Unwanted attention

For parents, caregivers, and family members of children with a disability, it can be hard to deal with other peoples’ reactions to public behaviors. Some of the reactions your child might have may be considered socially inappropriate, such as outbursts, tantrums or meltdowns.

When a child is having a hard time dealing with a stressful situation in public, people may look your way. At these times it helps to remember that sometimes these people understand children with disabilities and want to find a way to help you, or offer a supportive comment. Assume the best, unless you have a definite reason to assume otherwise.

But the unfortunate reality is that some people stare and make rude comments. This only makes it harder for parents trying to comfort an upset child. Sometimes we are in a calm state of mind and can help educate the person who has made the inappropriate remark. But at other times it can make us so angry that we want to respond with our own inappropriate comment. Both kinds of reactions are normal and to be expected.

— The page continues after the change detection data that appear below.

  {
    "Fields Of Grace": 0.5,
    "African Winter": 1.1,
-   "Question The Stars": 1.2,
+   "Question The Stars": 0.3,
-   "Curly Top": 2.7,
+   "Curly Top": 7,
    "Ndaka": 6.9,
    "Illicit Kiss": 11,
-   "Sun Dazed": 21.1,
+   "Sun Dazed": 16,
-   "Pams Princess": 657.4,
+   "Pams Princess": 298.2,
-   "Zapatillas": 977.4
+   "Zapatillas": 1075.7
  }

When our kids get older and may be able to understand the comments or notice the stares, we start to worry about how it affects them and their self-esteem. But there are ways we can calm ourselves and help our children in the process.

Ignore the ignorance

One thing we can do is to remind ourselves that the person staring or making rude comments has never met our child and only sees her for her disability, not for who she truly is as a person.

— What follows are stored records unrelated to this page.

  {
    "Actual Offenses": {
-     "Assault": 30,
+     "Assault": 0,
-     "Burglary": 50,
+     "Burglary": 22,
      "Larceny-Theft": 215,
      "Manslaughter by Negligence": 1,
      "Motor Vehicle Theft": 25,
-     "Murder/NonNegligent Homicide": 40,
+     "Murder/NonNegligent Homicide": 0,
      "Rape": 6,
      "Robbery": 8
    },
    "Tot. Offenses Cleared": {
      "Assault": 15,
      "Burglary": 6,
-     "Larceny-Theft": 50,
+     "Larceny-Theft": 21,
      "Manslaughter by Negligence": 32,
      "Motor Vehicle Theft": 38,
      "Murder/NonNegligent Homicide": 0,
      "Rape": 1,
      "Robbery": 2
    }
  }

Try to remember that people often speak before they think. Remind yourself that the other person’s words or actions do not reflect on your child or your parenting skills. Their reaction stems from their ignorance about children with disabilities. Most of the time, the best response is to ignore the person and redirect your child’s attention. 

 

Opportunities for teachable moments

Another strategy is to use the event as a moment to teach the person and advocate for your child. Some possible examples are. “My child has autism. She’s doing her best, but she’s having a hard time with the noise in here,” or “My child is doing her best, but she has a language delay and doesn’t understand what you are asking.”

If you choose to go this route, stay calm and avoid being confrontational—an escalation is the last thing you or your child needs.

After you are away from the person or situation, use the time as a teachable moment for your child, too, if possible. Some examples might be: “The lady at the park had lots of questions. She was trying to understand why you were upset,”  and, “I told her you needed some time to calm down.” This will help your child learn how to educate people about her disability. It can also help her learn not to take things personally.

And if you are one of those passersby, please take the time to look at the whole child.  Look past the behavior and see the child and the parent who are doing their best in a very trying situation.